I am getting error while tranforming xml by XSLT when xml file having rowset with no rows.

And I suppose you expect me to tell you that your mistake is a missing closing bracket on line 126 of your stylesheet.

Michael Kay
http://www.saxonica.com/
Author, XSLT Programmer's Reference and XPath 2.0 Programmer's Reference

my xml source is like :

 <?xml version="1.0" encoding="WINDOWS-1252" ?>
- <page>
  <rowset />
  </page>

and XSL is like :

<xsl:stylesheet version="1.0" xmlns:xsl="http://www.w3.org/1999/XSL/Transform">
<xsl:output indent="yes"/>

<xsl:key name="cd-by-network" match="ROW" use="NETWORK_NAME" />
<xsl:key name="cd-by-show" match="ROW" use="BASIS_NUMBER" />
<xsl:key name="cd-by-seg" match="ROW" use="SEG" />
<xsl:template match="ROWSET/ROW">
<xsl:for-each select="current()[generate-id()=generate-id(key('cd-by-network',NETWORK_NAME)[1])]">
   <ws_structure_import network_name="{NETWORK_NAME}" broadcast_Date="{BROADCAST_DATE}" schedule_name="{SCHEDULE_NAME}" >
   <xsl:for-each select="key('cd-by-network', NETWORK_NAME)">

      <xsl:for-each select="current()[generate-id()=generate-id(key('cd-by-show',BASIS_NUMBER)[1])]">

        <show basis_number="{BASIS_NUMBER}" program_title="{PROGRAM_TITLE}" start_time="{START_TIME}">
            <xsl:for-each select="key('cd-by-show', BASIS_NUMBER)">

              <xsl:for-each select="current()[generate-id()=generate-id(key('cd-by-seg',SEG)[1])]">

               <segment sort_col="{SORT_COL}" segment_no="{SEGMENT_NO}">
                  <xsl:for-each select="key('cd-by-seg', SEG)">
                    <avail pos_in_seg="{POS_IN_SEG}" record_type="{RECORD_TYPE}" avail_type="{AVAIL_TYPE}" duration="{DURATION}" />
                </xsl:for-each>
               </segment>
            </xsl:for-each>
        </xsl:for-each>
       </show>
     </xsl:for-each>
    </xsl:for-each>
   </ws_structure_import>
  </xsl:for-each>
</xsl:template>
</xsl:stylesheet>


   Suppose I am having rows under rowset then I get proper result. But in case of zero rows getting following error:



The XML page cannot be displayed
Cannot view XML input using style sheet. Please correct the error and then click the Refresh button, or try again later.
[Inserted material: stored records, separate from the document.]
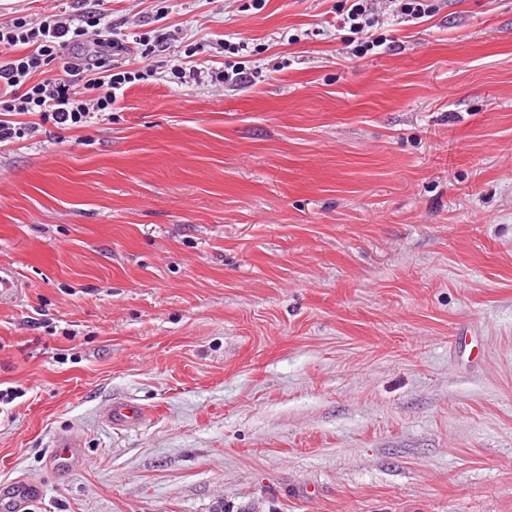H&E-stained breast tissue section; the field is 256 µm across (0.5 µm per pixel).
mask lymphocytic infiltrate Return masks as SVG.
<instances>
[{
  "instance_id": "1",
  "label": "lymphocytic infiltrate",
  "mask_w": 512,
  "mask_h": 512,
  "mask_svg": "<svg viewBox=\"0 0 512 512\" xmlns=\"http://www.w3.org/2000/svg\"><path fill=\"white\" fill-rule=\"evenodd\" d=\"M345 3L341 22L357 36L355 54L381 46L368 0ZM98 18L102 27L93 32L66 12L0 23V143L23 139L39 121L69 130L111 111L122 94L112 62L124 46L111 36L107 11Z\"/></svg>"
}]
</instances>
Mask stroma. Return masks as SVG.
I'll return each mask as SVG.
<instances>
[{"label": "stroma", "mask_w": 512, "mask_h": 512, "mask_svg": "<svg viewBox=\"0 0 512 512\" xmlns=\"http://www.w3.org/2000/svg\"><path fill=\"white\" fill-rule=\"evenodd\" d=\"M343 3L109 0L152 71L0 143V512H512V0L361 57ZM192 55L186 58L180 56L170 60L169 73L174 79H177L181 85L187 83L186 78L195 80L198 75L203 72L201 69L205 68L201 63L196 60H190ZM201 66V67H199ZM143 418V411L131 402H114L105 409V419L112 426L130 428ZM51 448H54L52 456L56 463L69 470L78 458L82 442L70 432L56 433L51 437Z\"/></svg>", "instance_id": "35a3bbf8"}]
</instances>
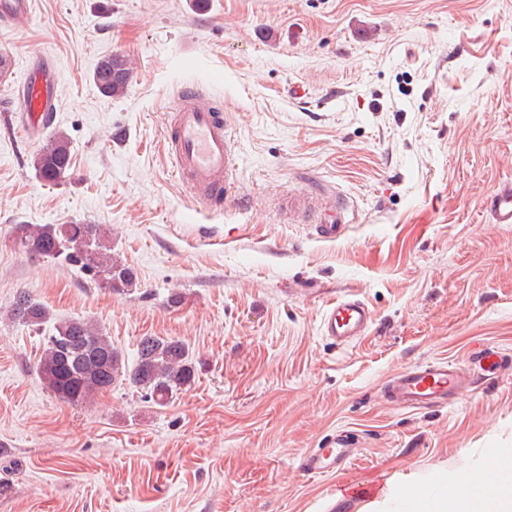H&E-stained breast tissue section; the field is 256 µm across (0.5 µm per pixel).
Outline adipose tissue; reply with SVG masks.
I'll return each instance as SVG.
<instances>
[{
    "instance_id": "adipose-tissue-1",
    "label": "adipose tissue",
    "mask_w": 512,
    "mask_h": 512,
    "mask_svg": "<svg viewBox=\"0 0 512 512\" xmlns=\"http://www.w3.org/2000/svg\"><path fill=\"white\" fill-rule=\"evenodd\" d=\"M497 480L483 484L469 474L431 477L424 486H408L393 494L391 512H512V448L492 458Z\"/></svg>"
}]
</instances>
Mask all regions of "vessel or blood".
Wrapping results in <instances>:
<instances>
[{
  "mask_svg": "<svg viewBox=\"0 0 512 512\" xmlns=\"http://www.w3.org/2000/svg\"><path fill=\"white\" fill-rule=\"evenodd\" d=\"M58 75L53 66L34 64L18 97L21 129L30 138L41 137L57 110ZM170 140L173 159L181 180L192 191L199 208H210L213 201H234L241 153L231 135L230 120L201 91L184 88L177 99ZM485 208L494 223L512 224V182L501 183L487 198ZM344 216L328 214L316 225L320 239L333 241L344 235ZM372 312L355 294L336 297L329 303L320 324V333L336 344H344L369 326ZM471 380L448 362L416 363L390 377L384 386L387 402L403 408L424 409L447 403ZM354 457L350 448H321L305 456L302 466L311 474H324Z\"/></svg>",
  "mask_w": 512,
  "mask_h": 512,
  "instance_id": "b4317fda",
  "label": "vessel or blood"
}]
</instances>
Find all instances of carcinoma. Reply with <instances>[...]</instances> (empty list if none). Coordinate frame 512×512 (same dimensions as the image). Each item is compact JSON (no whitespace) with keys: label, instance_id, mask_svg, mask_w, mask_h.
Listing matches in <instances>:
<instances>
[{"label":"carcinoma","instance_id":"obj_1","mask_svg":"<svg viewBox=\"0 0 512 512\" xmlns=\"http://www.w3.org/2000/svg\"><path fill=\"white\" fill-rule=\"evenodd\" d=\"M101 58L92 75L106 97L124 94L133 73L121 54ZM33 167L43 180L55 182L71 167V143L56 131L36 153ZM17 233L28 254L64 261L104 288L130 291L136 285L134 269L112 255L111 235L101 224H20ZM25 306L13 301V321L34 329L50 318L49 309L29 293H20ZM37 375L55 397L79 406L112 387L120 377L144 393L146 401L167 405L178 391L194 384L196 366L189 346L181 339L142 336L134 363L112 345L110 337L93 321L82 317L60 319L45 340L37 363Z\"/></svg>","mask_w":512,"mask_h":512}]
</instances>
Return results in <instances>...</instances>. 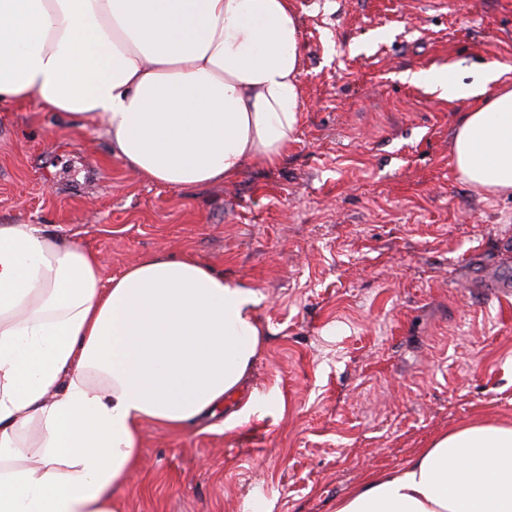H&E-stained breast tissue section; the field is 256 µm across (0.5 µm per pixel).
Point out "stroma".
I'll return each mask as SVG.
<instances>
[{
  "mask_svg": "<svg viewBox=\"0 0 512 512\" xmlns=\"http://www.w3.org/2000/svg\"><path fill=\"white\" fill-rule=\"evenodd\" d=\"M300 122L276 166L173 190L112 157L97 125L0 112V224H48L111 278L191 254L261 295L245 396L181 431L146 422L123 512H334L370 471L403 467L462 423H512V193L463 183L470 101L407 73L498 67L512 0H293Z\"/></svg>",
  "mask_w": 512,
  "mask_h": 512,
  "instance_id": "35a3bbf8",
  "label": "stroma"
}]
</instances>
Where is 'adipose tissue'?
<instances>
[{"label":"adipose tissue","instance_id":"1","mask_svg":"<svg viewBox=\"0 0 512 512\" xmlns=\"http://www.w3.org/2000/svg\"><path fill=\"white\" fill-rule=\"evenodd\" d=\"M292 0H0V106L32 102L172 189L272 166L294 141ZM477 99L453 138L464 182L512 192V86L486 68L408 73ZM260 297L191 256L103 279L46 224H0V512H122L141 425L215 417L264 344ZM335 512H512V425L466 423L376 471Z\"/></svg>","mask_w":512,"mask_h":512}]
</instances>
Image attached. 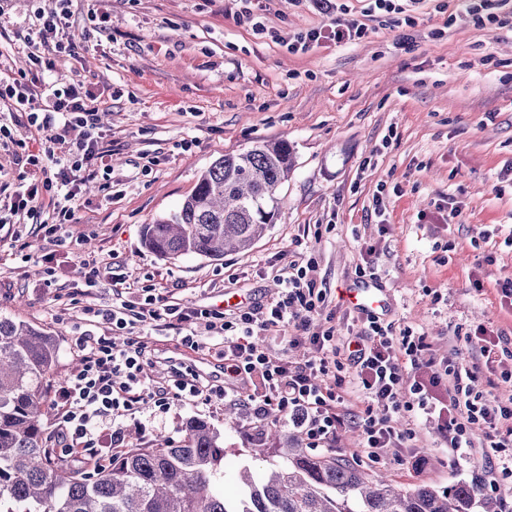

--------------------------------------------------------------------------------

Invalid at the top level of the document. Error processing resource 'http://localhost:8080/ASM/getFormat.xsql?bdate=2007111...

<?xml version = '1.0'?>

When you use XSLT to generate XML, there is no guarantee that the resulting XML will be well-formed, that is, that it will have a single element node as the document element. You can generate XML with no top-level elements or with multiple top-level elements. If you do that (as you have done) then IE will not be able to display it. It's best always to generate well-formed XML, which you can do by adding the template rule:

<xsl:template match="ROWSET">
<doc>
  <xsl:apply-templates/>
</doc>
</xsl:template>

Michael Kay
http://www.saxonica.com/
Author, XSLT Programmer's Reference and XPath 2.0 Programmer's Reference

thanks a lot Michael .............
its working now.......